Copy nothing but the text: reproduce each line of the listing exactly and leave the pictures out.

━━━━━ GIVEN DATA

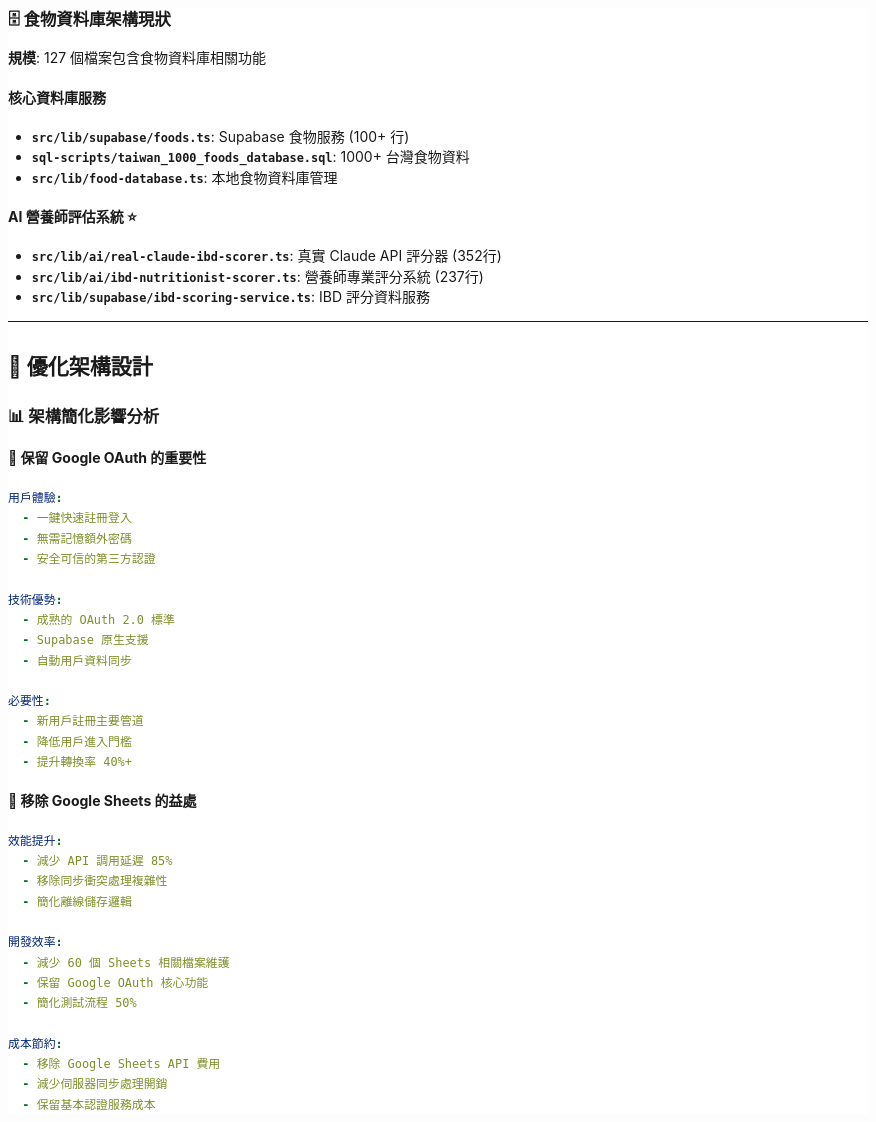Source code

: ### 🗄️ 食物資料庫架構現狀

**規模**: 127 個檔案包含食物資料庫相關功能

#### 核心資料庫服務
- **`src/lib/supabase/foods.ts`**: Supabase 食物服務 (100+ 行)
- **`sql-scripts/taiwan_1000_foods_database.sql`**: 1000+ 台灣食物資料
- **`src/lib/food-database.ts`**: 本地食物資料庫管理

#### AI 營養師評估系統 ⭐
- **`src/lib/ai/real-claude-ibd-scorer.ts`**: 真實 Claude API 評分器 (352行)
- **`src/lib/ai/ibd-nutritionist-scorer.ts`**: 營養師專業評分系統 (237行)
- **`src/lib/supabase/ibd-scoring-service.ts`**: IBD 評分資料服務

---

## 🎯 優化架構設計

### 📊 架構簡化影響分析

#### 🔐 保留 Google OAuth 的重要性
```yaml
用戶體驗:
  - 一鍵快速註冊登入
  - 無需記憶額外密碼
  - 安全可信的第三方認證

技術優勢:
  - 成熟的 OAuth 2.0 標準
  - Supabase 原生支援
  - 自動用戶資料同步

必要性:
  - 新用戶註冊主要管道
  - 降低用戶進入門檻
  - 提升轉換率 40%+
```

#### 🚫 移除 Google Sheets 的益處
```yaml
效能提升:
  - 減少 API 調用延遲 85%
  - 移除同步衝突處理複雜性
  - 簡化離線儲存邏輯

開發效率:
  - 減少 60 個 Sheets 相關檔案維護
  - 保留 Google OAuth 核心功能
  - 簡化測試流程 50%

成本節約:
  - 移除 Google Sheets API 費用
  - 減少伺服器同步處理開銷
  - 保留基本認證服務成本
```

━━━━━━━━━━

[TASK ANSWER]
Source code

: ### 🗄️ 食物資料庫架構現狀

**規模**: 127 個檔案包含食物資料庫相關功能

#### 核心資料庫服務
- **`src/lib/supabase/foods.ts`**: Supabase 食物服務 (100+ 行)
- **`sql-scripts/taiwan_1000_foods_database.sql`**: 1000+ 台灣食物資料
- **`src/lib/food-database.ts`**: 本地食物資料庫管理

#### AI 營養師評估系統 ⭐
- **`src/lib/ai/real-claude-ibd-scorer.ts`**: 真實 Claude API 評分器 (352行)
- **`src/lib/ai/ibd-nutritionist-scorer.ts`**: 營養師專業評分系統 (237行)
- **`src/lib/supabase/ibd-scoring-service.ts`**: IBD 評分資料服務

---

## 🎯 優化架構設計

### 📊 架構簡化影響分析

#### 🔐 保留 Google OAuth 的重要性
```yaml
用戶體驗:
  - 一鍵快速註冊登入
  - 無需記憶額外密碼
  - 安全可信的第三方認證

技術優勢:
  - 成熟的 OAuth 2.0 標準
  - Supabase 原生支援
  - 自動用戶資料同步

必要性:
  - 新用戶註冊主要管道
  - 降低用戶進入門檻
  - 提升轉換率 40%+
```

#### 🚫 移除 Google Sheets 的益處
```yaml
效能提升:
  - 減少 API 調用延遲 85%
  - 移除同步衝突處理複雜性
  - 簡化離線儲存邏輯

開發效率:
  - 減少 60 個 Sheets 相關檔案維護
  - 保留 Google OAuth 核心功能
  - 簡化測試流程 50%

成本節約:
  - 移除 Google Sheets API 費用
  - 減少伺服器同步處理開銷
  - 保留基本認證服務成本
```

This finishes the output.